• Exercise requirements: Copy the data below. Keep every line exactly as it is.

BEGIN Provided records

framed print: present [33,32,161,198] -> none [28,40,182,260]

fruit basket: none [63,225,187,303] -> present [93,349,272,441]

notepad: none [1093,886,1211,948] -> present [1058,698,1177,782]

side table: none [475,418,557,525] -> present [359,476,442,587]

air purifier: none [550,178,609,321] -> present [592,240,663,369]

END Provided records

• Response to this task:
framed print: present [33,32,161,198] -> none [28,40,182,260]

fruit basket: none [63,225,187,303] -> present [93,349,272,441]

notepad: none [1093,886,1211,948] -> present [1058,698,1177,782]

side table: none [475,418,557,525] -> present [359,476,442,587]

air purifier: none [550,178,609,321] -> present [592,240,663,369]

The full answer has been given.